For the word "wrist", find each line in the entries where it occurs and copy that line.

━━━━━━━━━━━━━━━━━━━━

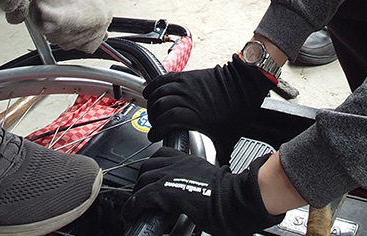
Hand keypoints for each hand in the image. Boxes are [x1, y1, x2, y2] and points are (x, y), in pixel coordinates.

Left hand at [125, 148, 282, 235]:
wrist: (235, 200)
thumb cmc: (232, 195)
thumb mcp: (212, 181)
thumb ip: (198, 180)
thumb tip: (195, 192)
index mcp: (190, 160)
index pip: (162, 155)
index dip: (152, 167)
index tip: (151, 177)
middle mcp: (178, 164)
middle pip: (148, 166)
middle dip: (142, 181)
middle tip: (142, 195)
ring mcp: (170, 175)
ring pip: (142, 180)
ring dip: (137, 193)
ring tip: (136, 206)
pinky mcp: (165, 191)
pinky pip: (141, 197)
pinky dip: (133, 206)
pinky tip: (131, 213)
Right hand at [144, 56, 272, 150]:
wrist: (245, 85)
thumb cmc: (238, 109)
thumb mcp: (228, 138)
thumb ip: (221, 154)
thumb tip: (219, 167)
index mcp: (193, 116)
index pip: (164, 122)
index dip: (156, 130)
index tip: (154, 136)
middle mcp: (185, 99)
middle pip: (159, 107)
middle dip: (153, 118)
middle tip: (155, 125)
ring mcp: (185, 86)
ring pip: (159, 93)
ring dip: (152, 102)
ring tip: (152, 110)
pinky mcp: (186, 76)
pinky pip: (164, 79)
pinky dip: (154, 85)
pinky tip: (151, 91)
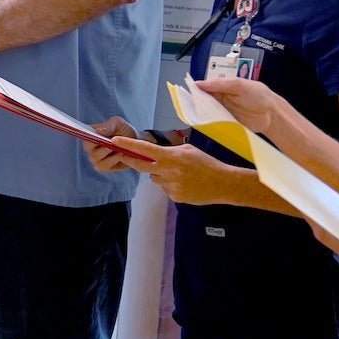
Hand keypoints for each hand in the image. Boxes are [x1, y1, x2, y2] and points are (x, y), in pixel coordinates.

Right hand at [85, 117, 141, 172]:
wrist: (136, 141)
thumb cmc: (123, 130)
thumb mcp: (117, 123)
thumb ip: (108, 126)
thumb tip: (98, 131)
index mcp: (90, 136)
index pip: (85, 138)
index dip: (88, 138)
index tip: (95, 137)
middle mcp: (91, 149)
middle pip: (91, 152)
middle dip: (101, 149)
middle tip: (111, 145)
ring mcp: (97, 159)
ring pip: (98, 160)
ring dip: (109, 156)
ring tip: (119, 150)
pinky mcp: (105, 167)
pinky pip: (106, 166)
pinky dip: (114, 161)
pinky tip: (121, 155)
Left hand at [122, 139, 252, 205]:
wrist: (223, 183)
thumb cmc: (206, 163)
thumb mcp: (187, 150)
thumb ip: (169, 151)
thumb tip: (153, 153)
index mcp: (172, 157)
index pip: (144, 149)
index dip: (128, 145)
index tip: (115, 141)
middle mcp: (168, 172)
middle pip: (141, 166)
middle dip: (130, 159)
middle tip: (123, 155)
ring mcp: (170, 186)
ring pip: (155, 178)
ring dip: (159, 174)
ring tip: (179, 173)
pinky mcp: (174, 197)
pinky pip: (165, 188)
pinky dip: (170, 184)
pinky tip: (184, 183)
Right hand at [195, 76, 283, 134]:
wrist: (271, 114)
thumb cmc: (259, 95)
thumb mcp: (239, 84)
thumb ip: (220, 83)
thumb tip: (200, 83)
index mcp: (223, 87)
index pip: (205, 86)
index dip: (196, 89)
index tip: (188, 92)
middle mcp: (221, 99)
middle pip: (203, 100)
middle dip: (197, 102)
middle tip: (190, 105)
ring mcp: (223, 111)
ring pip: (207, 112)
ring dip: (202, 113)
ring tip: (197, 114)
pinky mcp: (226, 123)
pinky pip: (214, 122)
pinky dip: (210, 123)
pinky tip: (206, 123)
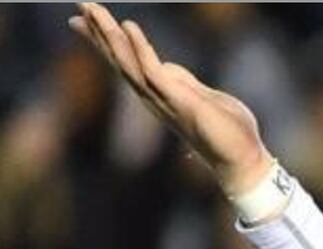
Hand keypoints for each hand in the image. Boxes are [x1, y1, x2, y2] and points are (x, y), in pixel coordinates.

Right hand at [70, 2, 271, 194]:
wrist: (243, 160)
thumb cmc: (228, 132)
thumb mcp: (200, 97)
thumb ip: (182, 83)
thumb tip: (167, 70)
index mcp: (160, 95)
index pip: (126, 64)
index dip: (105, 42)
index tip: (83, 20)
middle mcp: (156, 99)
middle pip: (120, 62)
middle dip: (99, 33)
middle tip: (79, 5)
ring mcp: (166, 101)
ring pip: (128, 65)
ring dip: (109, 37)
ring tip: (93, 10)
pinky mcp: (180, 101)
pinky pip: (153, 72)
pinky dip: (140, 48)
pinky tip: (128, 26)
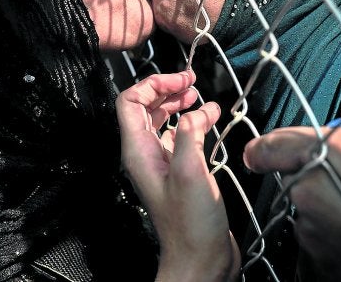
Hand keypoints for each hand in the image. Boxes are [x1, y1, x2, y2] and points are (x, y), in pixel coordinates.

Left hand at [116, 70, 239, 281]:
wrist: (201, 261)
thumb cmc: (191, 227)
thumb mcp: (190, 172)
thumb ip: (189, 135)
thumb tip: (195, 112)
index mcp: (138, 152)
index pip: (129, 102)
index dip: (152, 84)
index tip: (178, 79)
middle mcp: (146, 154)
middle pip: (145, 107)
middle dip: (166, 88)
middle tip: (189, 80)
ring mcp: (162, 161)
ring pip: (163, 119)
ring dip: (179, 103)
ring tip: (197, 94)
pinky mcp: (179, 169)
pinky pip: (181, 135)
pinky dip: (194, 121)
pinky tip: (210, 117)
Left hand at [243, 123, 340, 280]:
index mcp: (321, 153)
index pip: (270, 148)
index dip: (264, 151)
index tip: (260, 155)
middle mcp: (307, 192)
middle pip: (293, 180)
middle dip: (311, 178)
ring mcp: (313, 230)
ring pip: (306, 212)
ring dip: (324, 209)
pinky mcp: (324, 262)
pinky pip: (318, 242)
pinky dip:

━━━━━━━━━━━━━━━━━━━━

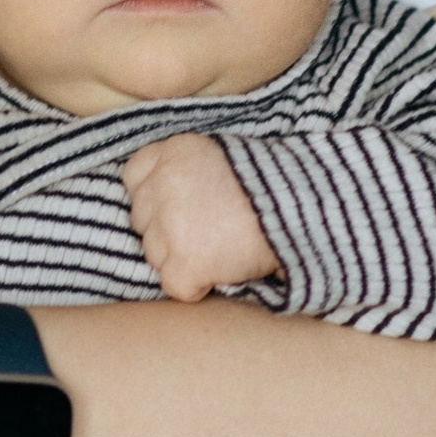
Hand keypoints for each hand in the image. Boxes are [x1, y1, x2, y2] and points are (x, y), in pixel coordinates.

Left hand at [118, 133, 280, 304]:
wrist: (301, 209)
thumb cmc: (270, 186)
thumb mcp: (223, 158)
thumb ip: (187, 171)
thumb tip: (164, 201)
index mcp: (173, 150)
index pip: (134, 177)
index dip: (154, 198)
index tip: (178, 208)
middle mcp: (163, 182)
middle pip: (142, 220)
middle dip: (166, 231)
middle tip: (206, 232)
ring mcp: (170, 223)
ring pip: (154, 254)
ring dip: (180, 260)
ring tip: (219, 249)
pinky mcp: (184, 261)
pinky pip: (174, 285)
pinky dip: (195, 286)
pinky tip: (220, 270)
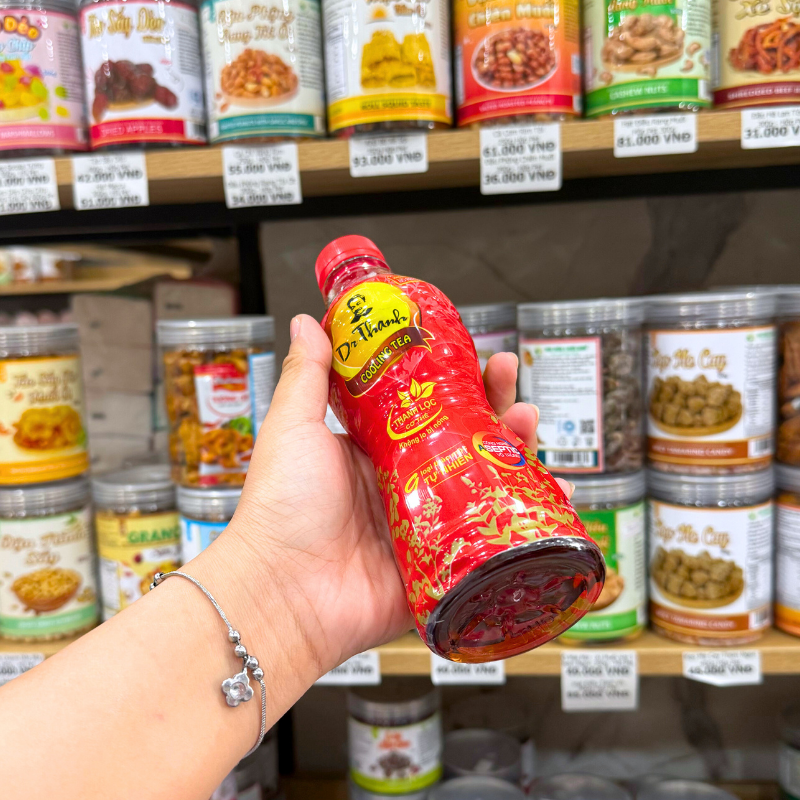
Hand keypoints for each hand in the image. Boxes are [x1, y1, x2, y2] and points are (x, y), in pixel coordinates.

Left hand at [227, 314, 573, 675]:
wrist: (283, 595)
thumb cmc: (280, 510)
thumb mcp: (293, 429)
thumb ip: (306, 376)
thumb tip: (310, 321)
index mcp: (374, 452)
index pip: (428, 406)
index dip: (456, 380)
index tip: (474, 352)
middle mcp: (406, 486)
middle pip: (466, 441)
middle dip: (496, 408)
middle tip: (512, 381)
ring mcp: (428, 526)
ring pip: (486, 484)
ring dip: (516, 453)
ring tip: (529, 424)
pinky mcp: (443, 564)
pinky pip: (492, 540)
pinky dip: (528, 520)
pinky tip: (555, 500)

━━━━━━━━━━━━━━━━━━━━

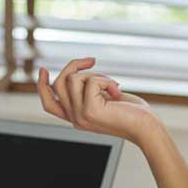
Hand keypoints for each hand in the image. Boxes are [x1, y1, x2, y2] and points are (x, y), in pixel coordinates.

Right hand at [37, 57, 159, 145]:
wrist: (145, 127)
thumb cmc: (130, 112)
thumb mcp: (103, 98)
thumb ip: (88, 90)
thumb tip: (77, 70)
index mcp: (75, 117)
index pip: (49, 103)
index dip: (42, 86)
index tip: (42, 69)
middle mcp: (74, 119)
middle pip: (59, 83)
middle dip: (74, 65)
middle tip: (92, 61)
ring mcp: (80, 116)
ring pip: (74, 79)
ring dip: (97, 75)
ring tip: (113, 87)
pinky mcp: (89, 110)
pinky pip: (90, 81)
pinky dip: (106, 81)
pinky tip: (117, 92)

━━━━━━━━━━━━━━━━━━━━

Answer section:
wrist: (235, 200)
wrist: (245, 85)
wrist: (136, 141)
wrist: (223, 183)
wrist: (271, 114)
wrist: (243, 160)
wrist: (201, 261)
wrist: (301, 209)
wrist: (283, 595)
wrist: (145, 127)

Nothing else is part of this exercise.